I began writing this on Ash Wednesday. On this day, many Christians fast, eating only one meal, and begin a Lenten discipline, abstention from something enjoyed. Over time, various Christian traditions have recommended different Lenten practices, but all who observe Lent do so by giving something up until the Friday before Easter. Can a religion which encourages such self-negating practices be called egoistic?
Christ himself said “For whoever wishes to save his life will lose it, but whoever loses his life for my sake will find it.” (Matt. 16:25, NABRE) This theme of “death to self” runs through the New Testament, with all three synoptic gospels recording an incident in which Jesus endorses two commandments as the core ideas on which all other moral teachings hang: (1) Love God with everything you have and (2) love others as you love yourself. Although this incident is not in his gospel, John picks up the same theme in his first epistle, saying that if God loves us, we must love each other. These commandments could easily be read as profoundly anti-egoistic.
However, another theme runs throughout Christian thinking: There is nothing on Earth or in Heaven that will make God love any person any less. As St. Paul said, “For I am convinced that neither death, nor life, nor angels, nor principalities, nor present things, nor future things, nor powers, nor height, nor depth, nor any other creature will be able to separate us from the love of God in Christ Jesus our Lord.” (Romans 8:38-39, NABRE). As the Prophet Isaiah wrote, “Though the mountains fall away and the hills be shaken, My love shall never fall away from you nor my covenant of peace be shaken, says the Lord, who has mercy on you.” (Isaiah 54:10, NABRE) These claims declare nothing less than that the all-powerful, all-knowing essence of goodness Himself loves every individual. St. Paul even sounds arrogant in his question “If God is for us, who can be against us?” (Romans 8:31, NABRE). Is it egoistic to regard oneself as inescapably loved by the foundation of all existence? Some critics of Christianity do argue that for one to think God created the world and everything in it to have a relationship with them is profoundly egotistical.

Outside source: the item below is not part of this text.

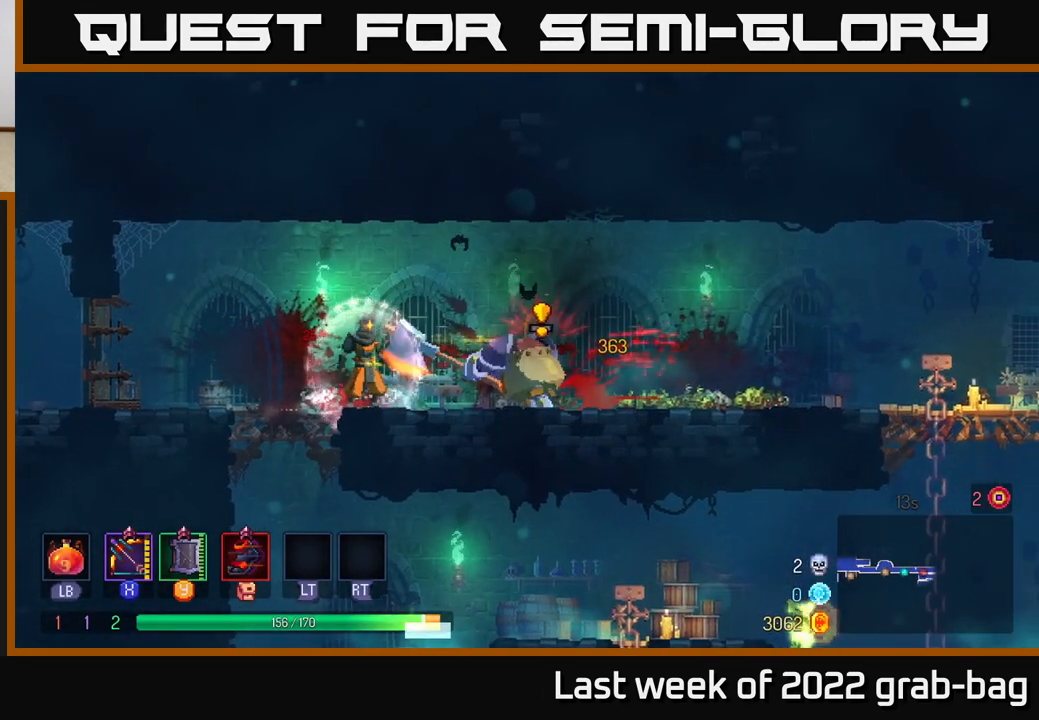
{"buttons": [], "left_stick": "right", "right_stick": "center", "events": [[250, "B", "down"], [367, "B", "up"]]}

One way of reconciling these two currents requires reference to one more idea, which goes by many names: glorification, divinization, theosis, sanctification, and more. These terms may not mean exactly the same thing, but they cover a similar enough theme: through the salvific power of Christ’s Earthly life, death, and resurrection, human beings may become godly. Peter describes it this way: “His divine power has bestowed on us everything that makes for life and devotion, through the knowledge of him who called us by his own glory and power. Through these, he has bestowed on us the precious and very great promises, so that through them you may come to share in the divine nature, after escaping from the corruption that is in the world because of evil desire.” (2 Peter 1:3-4, NABRE) And Jesus Himself is quite explicit according to John’s gospel: “Jesus answered them, “Is it not written in your law, ‘I said, “You are gods”’?” (John 10:34, NABRE)
Christians have faith in this promise: that by loving God, the all-knowing, all-powerful, creator and sustainer of all, He will make us “share in the divine nature”. This is not to say that we will become equal with God or absorbed into Him or creators of universes in which we will play His role, but rather that we will be in perfect harmony with the nature of the Good, the foundation of all that exists, God Himself. We will lose the things we think are our own but are merely the things we have picked up contrary to our nature. We will “throw off the work of darkness [and] put on the armor of light… put on the Lord Jesus Christ, and make no provision for the desires of the flesh.” (Romans 13:12-14)
So, what is there in Christianity for the egoist? There is the emptying out of the self, the negation of what we imagine we desire, the loss of control over the direction of our lives, and the recognition of our helplessness. Yet through this, there comes filling up with the glory of everything good, crowning as an heir to the Kingdom of Heaven, and the highest fulfillment available to any human being. The egoist can be exalted, yes, but only through letting their ego die – and being born anew in Christ.